# Audi you do?!



## ArcofZen (Feb 10, 2009)

Sorry, could..not...resist..lame...joke.

New-ish Audi TT 225 owner seeks companionship and advice with little flaming please. :lol:

Tbh I have been lurking on the forum for a while now and thought it was time for post #1. Its seems to be a good forum for advice and also to be CHP/Ned/Chav free which is always a bonus. No doubt (in time) I will be asking hundreds of oft asked questions and told to use the search facility but for now..Hello!


----------



## KammyTT (Jun 28, 2006)

welcome and hello, a great first post i might add :wink:


----------



## YELLOW_TT (Feb 25, 2004)

Welcome here is another great forum they even have an owners club :wink: www.ttoc.co.uk


----------



## ArcofZen (Feb 10, 2009)

YELLOW_TT said:


> Welcome here is another great forum they even have an owners club :wink: http://www.ttoc.co.uk


 

Forum overload! Let me settle in here first.

Got to say, out of all the motors I have owned this one is the best quality. Its not the most powerful or fun, or even the most practical. But quality all the way. Actually, and to be to be fair it was quite a lot of fun in the recent snow we've had! It would seem that turning of the traction control and using perhaps a modicum too much power on a snowbound roundabout equals  :twisted:


----------



## T3RBO (Dec 9, 2003)

Welcome to the forum


----------



## Wallsendmag (Feb 12, 2004)

Welcome


----------



## malstt (Apr 18, 2007)

hello and welcome 8)


----------



## ArcofZen (Feb 10, 2009)

Thanks for welcomes, friendly here...I like!


----------



## RK07 (Jul 31, 2007)

Don't worry about them - they're on day release :lol:

Good to have you on board


----------
==*==
### SET EXERCISE A
In the forum thread, why does ArcofZen hold off on joining the owners club site that YELLOW_TT suggests?
### SET EXERCISE B
Please format every line of the dataset rows below as a numbered list, skipping blank lines and leaving the pictures out.

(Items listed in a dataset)
==*==
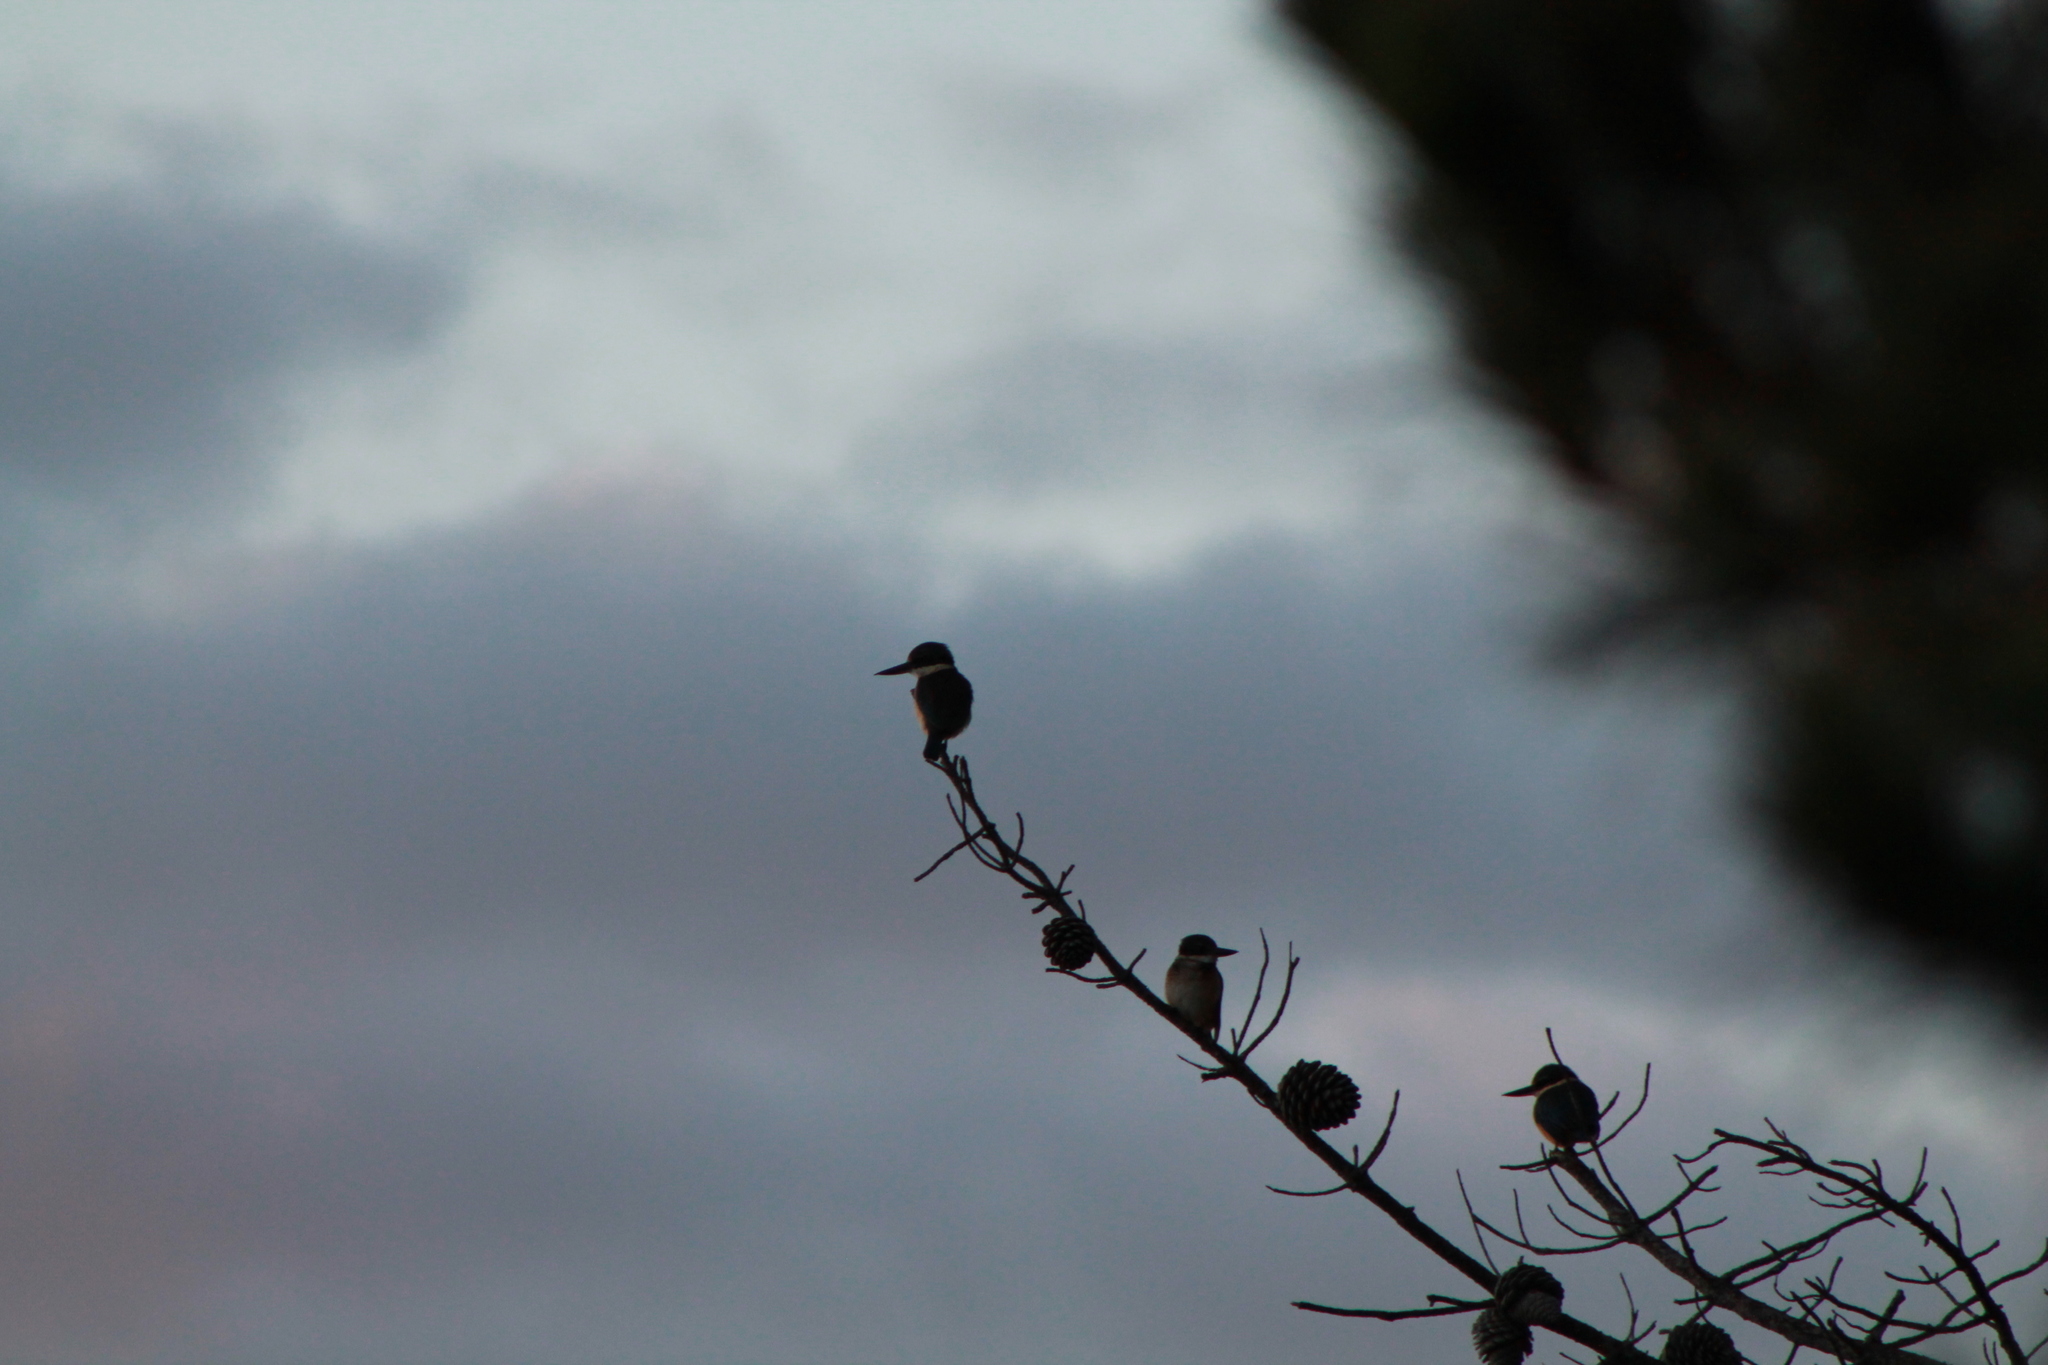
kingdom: Animalia
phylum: Chordata
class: Aves
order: Coraciiformes
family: Alcedinidae
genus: Todiramphus
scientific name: Todiramphus sanctus
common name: Sacred kingfisher
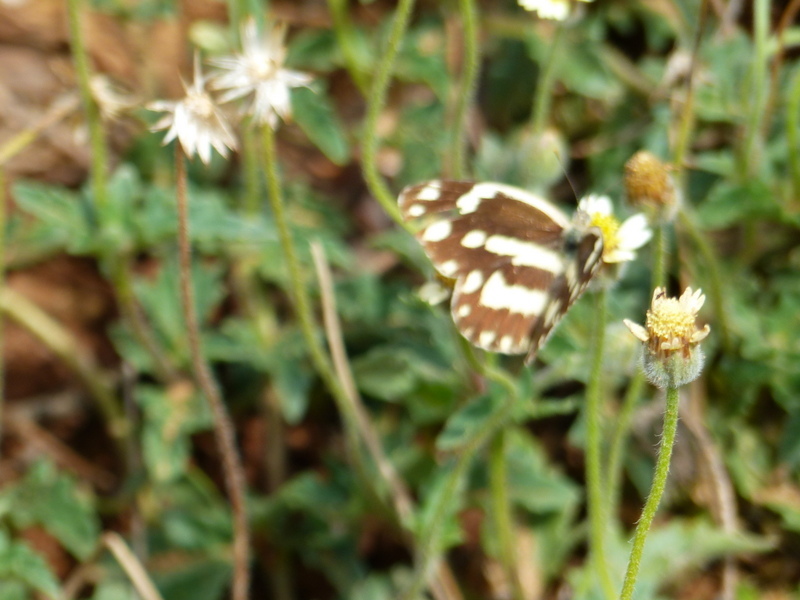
==*==
### EXERCISE SOLUTION A
ArcofZen calls it "Forum overload!" and wants to settle in on this forum first.

### EXERCISE SOLUTION B
1. kingdom: Animalia
2. phylum: Chordata
3. class: Aves
4. order: Coraciiformes
5. family: Alcedinidae
6. genus: Todiramphus
7. scientific name: Todiramphus sanctus
8. common name: Sacred kingfisher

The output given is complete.